## Page excerpt
•••

The University of Alaska's approach to modernizing its HR department began with the elimination of nearly all of its HR positions. It's part of a move to shared services to make IT more efficient.

The University of Alaska is centralizing its HR operations and making technology changes. The move came with a dramatic announcement: The university is laying off 48 of its 51 HR employees.

This near-total layoff of the HR staff is part of a "system-wide redesign" of HR into a single, centralized office. The university now has four decentralized HR operations.

University of Alaska HR employees learned this week of their layoffs. The affected employees will be able to apply for HR jobs in the newly centralized HR department. Otherwise, they'll be laid off on Sept. 14.

The university's HR redesign calls for "changes in HR software or HR vendors." The University of Alaska is also making IT changes. It wants a 20% reduction in IT costs by forming a shared services organization.

Mass HR layoff is unusual

The school is under pressure because of state budget cuts, but a mass HR staff layoff is unusual.

"How do you justify it?" said David Lewis, president and CEO of OperationsInc, an HR consulting firm in Norwalk, Conn. Even a shift to automation couldn't justify this reduction, he said.

The university has only described its HR reorganization goal and not the reason for the mass layoff. A spokeswoman only confirmed the layoff count.

The University of Alaska's three accredited universities on 19 campuses are far-flung because of the state's sheer size. The school may be avoiding the cost it would take to relocate employees in the university's efforts to centralize. But Lewis said a mass department layoff is not how other organizations centralize.

Part of HR's role is to limit liability for the employer; this is throwing gasoline on the fire.
David LewisPresident and CEO, OperationsInc

"The process that almost every HR department would follow in this case is more conservative," Lewis said. Instead, an organization would have said to HR employees: "Here's the new job. Here's where it's going to be. Here's what it's going to pay. You are welcome to apply for that role." It would not have included relocation help, he said.

The University of Alaska's approach may leave it vulnerable to discrimination claims, Lewis said. If the new HR hires are younger, for instance, it may raise an age discrimination complaint, he added.

If a current employee is offered a new job that pays less, it still might bring a court challenge, Lewis said. "Part of HR's role is to limit liability for the employer; this is throwing gasoline on the fire," he said.

The university's ERP provider is Banner by Ellucian, and it's a higher-education-specific system. The university uses Banner for its finance, human resources, student and financial aid systems. Some colleges are combining ERP systems, including HR, to reduce costs. The University of Alaska has about 27,000 full- and part-time students.

Centralization vs. decentralization in HR

Alaska's IT operation has problems, according to James Szmak, a university-hired consultant, in a report last year.

•••

## Source material
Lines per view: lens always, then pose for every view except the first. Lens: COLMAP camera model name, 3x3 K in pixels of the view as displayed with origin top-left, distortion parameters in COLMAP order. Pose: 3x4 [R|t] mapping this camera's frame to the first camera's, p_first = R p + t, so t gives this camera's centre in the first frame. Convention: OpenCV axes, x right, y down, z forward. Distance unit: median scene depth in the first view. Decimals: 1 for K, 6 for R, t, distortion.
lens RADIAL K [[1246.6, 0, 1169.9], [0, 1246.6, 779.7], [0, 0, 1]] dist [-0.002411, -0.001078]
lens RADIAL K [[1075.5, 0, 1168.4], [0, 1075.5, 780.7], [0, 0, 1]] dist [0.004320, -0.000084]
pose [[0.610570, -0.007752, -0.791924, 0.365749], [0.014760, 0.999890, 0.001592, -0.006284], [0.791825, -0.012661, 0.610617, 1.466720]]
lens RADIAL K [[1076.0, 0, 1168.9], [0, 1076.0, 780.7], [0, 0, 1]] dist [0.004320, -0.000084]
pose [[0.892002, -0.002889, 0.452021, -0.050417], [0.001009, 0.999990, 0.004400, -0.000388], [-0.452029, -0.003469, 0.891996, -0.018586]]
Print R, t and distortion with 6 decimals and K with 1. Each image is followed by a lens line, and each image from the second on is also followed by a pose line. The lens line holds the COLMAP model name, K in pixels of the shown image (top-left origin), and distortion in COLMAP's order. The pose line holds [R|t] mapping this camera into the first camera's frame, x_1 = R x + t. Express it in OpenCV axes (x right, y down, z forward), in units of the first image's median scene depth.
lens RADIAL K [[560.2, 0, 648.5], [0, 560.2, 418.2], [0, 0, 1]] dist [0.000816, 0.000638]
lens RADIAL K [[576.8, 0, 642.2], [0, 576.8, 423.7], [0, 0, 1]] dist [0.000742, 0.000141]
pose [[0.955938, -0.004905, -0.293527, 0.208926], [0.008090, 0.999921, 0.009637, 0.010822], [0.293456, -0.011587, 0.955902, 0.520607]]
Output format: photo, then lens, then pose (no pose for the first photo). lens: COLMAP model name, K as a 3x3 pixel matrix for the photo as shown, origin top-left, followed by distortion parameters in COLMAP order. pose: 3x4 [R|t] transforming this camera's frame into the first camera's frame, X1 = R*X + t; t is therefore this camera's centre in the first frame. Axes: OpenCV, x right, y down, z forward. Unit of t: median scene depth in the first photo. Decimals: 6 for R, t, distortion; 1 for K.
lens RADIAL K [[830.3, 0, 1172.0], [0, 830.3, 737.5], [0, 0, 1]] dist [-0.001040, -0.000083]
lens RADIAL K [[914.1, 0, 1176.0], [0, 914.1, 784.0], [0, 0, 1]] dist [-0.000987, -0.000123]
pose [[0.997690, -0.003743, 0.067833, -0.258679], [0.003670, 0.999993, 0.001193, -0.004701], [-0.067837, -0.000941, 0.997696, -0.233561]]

•••

## What the task requires
In the University of Alaska HR article, list the systems the university runs on Banner by Ellucian.

## Task output
- Finance
- Human resources
- Student
- Financial aid